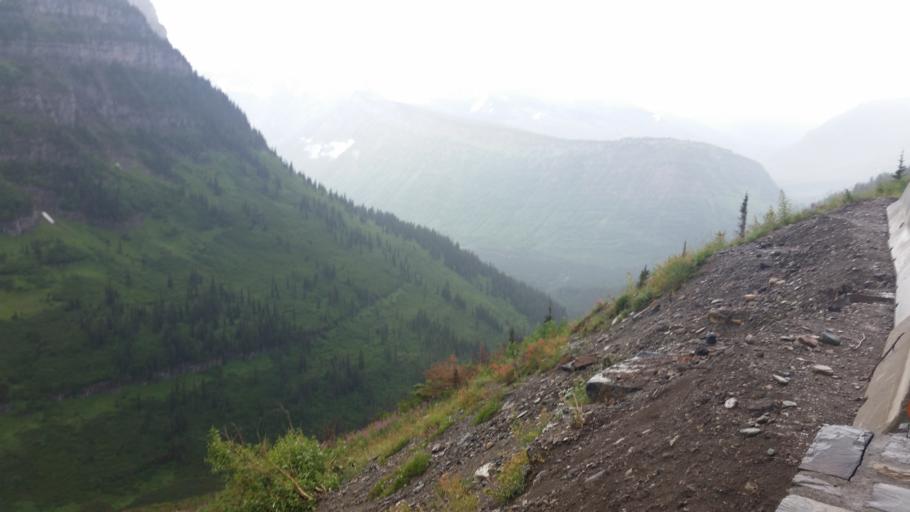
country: US
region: Montana
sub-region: Flathead County
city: Columbia Falls
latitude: 48.7138
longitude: -113.7182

######

Brief> Copy the items again, swapping "city" for "town" and keeping everything else unchanged. Leave the pictures out.

Response to the exercise>
country: US
region: Montana
sub-region: Flathead County
town: Columbia Falls
latitude: 48.7138
longitude: -113.7182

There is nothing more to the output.